Dormant recreational vehicles during their off-season layup can become a home to spiders and other creepy crawlies. Running around with a bug spray aerosol will not get the job done, as they shelter in cracks and crevices. To effectively eradicate them requires a strategy like bug-fog bombs that fully discharge in a fog-like once triggered. This solution requires several cans, depending on the size of the RV. Bombs should be placed within the coach and in the basement storage bins and lockers. Once each has been triggered, exit and close up the unit. After four hours, or as indicated by the product manufacturer, open and air out the entire RV. Doing this after a spring layup is ideal, as there are no foods or personal items present.
Top Up Tire Pressure
Checking the tire pressures seems like a common task when putting your RV back on the road for a new season. However, many people surprisingly assume that the tires are fine because they looked good and were under the proper pressure when put into storage. The fact is, tires lose pressure constantly. This is due to the extremely small size of oxygen molecules and their ability to pass through the tire’s casing over time.

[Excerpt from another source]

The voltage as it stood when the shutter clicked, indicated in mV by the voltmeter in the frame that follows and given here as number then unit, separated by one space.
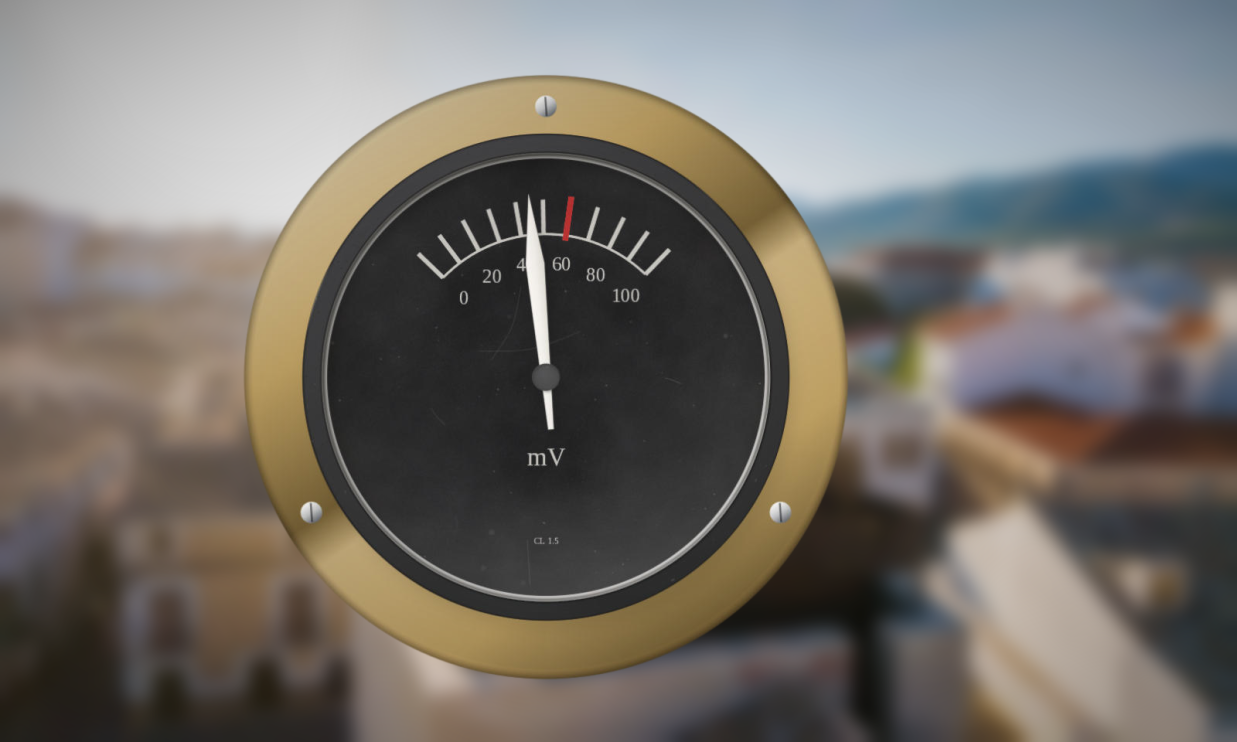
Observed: 45 mV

Update the Global Position System
GPS databases require an update to encompass any changes in routes, road construction, road closures and new services. Updates are generally available from GPS distributors and manufacturers and may be offered without charge, depending on the make.
Use RV Fuel Additives
Today’s gas-powered vehicles really do not require any fuel additives. While that holds true for most, it does not necessarily apply to recreation vehicles. The winter layup has little effect on the engine. However, the same can not be said for the gasoline in the fuel tank and system. Gasoline, unlike diesel fuel, has a short shelf life before it starts degrading. This degradation can start within three to six months, while any ethanol present can start losing its combustibility as early as one month. There are stabilizing additives that can help improve the performance of stale gas. Additionally, the benefits of a bottle of injector cleaner cannot be overstated, even with a carburetor-equipped motor. Fuel additives can be found at local automotive stores.
Lubricate External Moving Parts
External moving mechanical items such as folding access steps tend to not operate as smoothly as they should following a long period of inactivity. This is due mainly to environmental exposure. Cleaning any rust and debris from the hinge areas and the use of a suitable dry lubricant can have them operating as they should for another season.

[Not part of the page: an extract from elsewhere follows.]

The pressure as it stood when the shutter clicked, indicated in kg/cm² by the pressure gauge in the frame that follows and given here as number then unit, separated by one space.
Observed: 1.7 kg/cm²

Check Power Door Lock Hinge Contacts
For most coaches equipped with power door locks, there are several spring-loaded electrical contacts located in the door hinge. These contacts can be prone to fail to conduct the required power when they start to oxidize. Oxidization of these can form, especially during lack of use, such as winter storage time. This oxidization can quickly and easily be removed using some fine emery cloth.
Test the Electrical Inverter (if applicable)
Testing the operation of the inverter well before heading out to camp is a good idea. If there are any issues, now is the time to know and correct them. Some RVs need AC power to operate their refrigerator and even their power awnings. So let’s be sure the inverter is doing what inverters are supposed to be doing.
Well, these are just a few things you might want to add to your spring RV awakening time. Of course, you can do more, perhaps check the functioning of as many components and systems as you are capable. After all, now is the time to find and fix any potential issues. Not when you are enjoying a warm summer day in a picture-perfect park.
And yes, “A bad day of RVing is still better than a good day at work!”